Supplied data: Begin

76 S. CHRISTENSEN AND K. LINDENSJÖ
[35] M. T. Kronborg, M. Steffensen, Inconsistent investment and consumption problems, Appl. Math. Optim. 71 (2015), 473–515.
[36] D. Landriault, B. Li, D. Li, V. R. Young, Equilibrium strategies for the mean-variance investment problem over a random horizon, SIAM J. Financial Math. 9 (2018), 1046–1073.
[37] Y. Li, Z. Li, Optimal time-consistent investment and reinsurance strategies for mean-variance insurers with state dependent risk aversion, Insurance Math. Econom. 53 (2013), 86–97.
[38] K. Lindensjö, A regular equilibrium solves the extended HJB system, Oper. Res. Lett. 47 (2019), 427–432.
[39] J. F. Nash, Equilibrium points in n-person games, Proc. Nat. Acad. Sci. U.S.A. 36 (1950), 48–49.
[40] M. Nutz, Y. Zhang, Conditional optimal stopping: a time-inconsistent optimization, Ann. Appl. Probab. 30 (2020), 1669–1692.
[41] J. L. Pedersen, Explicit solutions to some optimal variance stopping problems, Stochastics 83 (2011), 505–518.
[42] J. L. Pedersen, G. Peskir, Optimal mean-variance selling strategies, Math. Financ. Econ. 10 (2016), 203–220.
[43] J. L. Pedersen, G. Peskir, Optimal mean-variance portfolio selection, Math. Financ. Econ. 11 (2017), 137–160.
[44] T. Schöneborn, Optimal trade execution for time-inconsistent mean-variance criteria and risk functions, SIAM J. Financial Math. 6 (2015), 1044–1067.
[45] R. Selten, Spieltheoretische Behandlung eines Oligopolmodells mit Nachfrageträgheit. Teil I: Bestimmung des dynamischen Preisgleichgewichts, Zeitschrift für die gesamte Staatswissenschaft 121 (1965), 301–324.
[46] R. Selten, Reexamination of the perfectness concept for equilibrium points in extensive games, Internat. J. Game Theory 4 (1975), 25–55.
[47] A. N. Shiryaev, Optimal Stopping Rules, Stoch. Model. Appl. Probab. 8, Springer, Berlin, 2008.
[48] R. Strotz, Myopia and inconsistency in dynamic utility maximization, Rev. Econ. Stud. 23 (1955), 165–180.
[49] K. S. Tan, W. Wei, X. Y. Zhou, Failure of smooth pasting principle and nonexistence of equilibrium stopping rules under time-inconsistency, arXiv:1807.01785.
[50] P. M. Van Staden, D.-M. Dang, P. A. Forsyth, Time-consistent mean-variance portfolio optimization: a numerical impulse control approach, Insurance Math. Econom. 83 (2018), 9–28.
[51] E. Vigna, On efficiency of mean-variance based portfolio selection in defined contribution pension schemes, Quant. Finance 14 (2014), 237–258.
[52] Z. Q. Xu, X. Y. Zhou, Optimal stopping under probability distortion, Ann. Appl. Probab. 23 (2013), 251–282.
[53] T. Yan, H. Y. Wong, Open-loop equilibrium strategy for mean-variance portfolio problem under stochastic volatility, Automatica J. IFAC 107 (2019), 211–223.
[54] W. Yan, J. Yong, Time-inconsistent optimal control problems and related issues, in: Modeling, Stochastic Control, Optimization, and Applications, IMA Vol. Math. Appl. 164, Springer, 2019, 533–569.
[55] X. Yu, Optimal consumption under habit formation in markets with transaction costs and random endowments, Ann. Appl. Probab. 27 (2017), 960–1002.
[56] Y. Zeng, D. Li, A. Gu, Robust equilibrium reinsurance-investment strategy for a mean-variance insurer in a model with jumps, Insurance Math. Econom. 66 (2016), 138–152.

Supplied data: End

Exercise directions: Your reply is to repeat, unchanged, the lines above running from the one with "[40] M. Nutz, Y." up to and including the one with "[53] T. Yan, H.".

Written solution:
[40] M. Nutz, Y. Zhang, Conditional optimal stopping: a time-inconsistent optimization, Ann. Appl. Probab. 30 (2020), 1669–1692.
[41] J. L. Pedersen, Explicit solutions to some optimal variance stopping problems, Stochastics 83 (2011), 505–518.
[42] J. L. Pedersen, G. Peskir, Optimal mean-variance selling strategies, Math. Financ. Econ. 10 (2016), 203–220.
[43] J. L. Pedersen, G. Peskir, Optimal mean-variance portfolio selection, Math. Financ. Econ. 11 (2017), 137–160.
[44] T. Schöneborn, Optimal trade execution for time-inconsistent mean-variance criteria and risk functions, SIAM J. Financial Math. 6 (2015), 1044–1067.
[45] R. Selten, Spieltheoretische Behandlung eines Oligopolmodells mit Nachfrageträgheit. Teil I: Bestimmung des dynamischen Preisgleichgewichts, Zeitschrift für die gesamte Staatswissenschaft 121 (1965), 301–324.
[46] R. Selten, Reexamination of the perfectness concept for equilibrium points in extensive games, Internat. J. Game Theory 4 (1975), 25–55.
[47] A. N. Shiryaev, Optimal Stopping Rules, Stoch. Model. Appl. Probab. 8, Springer, Berlin, 2008.
[48] R. Strotz, Myopia and inconsistency in dynamic utility maximization, Rev. Econ. Stud. 23 (1955), 165–180.
[49] K. S. Tan, W. Wei, X. Y. Zhou, Failure of smooth pasting principle and nonexistence of equilibrium stopping rules under time-inconsistency, arXiv:1807.01785.
[50] P. M. Van Staden, D.-M. Dang, P. A. Forsyth, Time-consistent mean-variance portfolio optimization: a numerical impulse control approach, Insurance Math. Econom. 83 (2018), 9–28.
[51] E. Vigna, On efficiency of mean-variance based portfolio selection in defined contribution pension schemes, Quant. Finance 14 (2014), 237–258.
[52] Z. Q. Xu, X. Y. Zhou, Optimal stopping under probability distortion, Ann. Appl. Probab. 23 (2013), 251–282.
[53] T. Yan, H. Y. Wong, Open-loop equilibrium strategy for mean-variance portfolio problem under stochastic volatility, Automatica J. IFAC 107 (2019), 211–223.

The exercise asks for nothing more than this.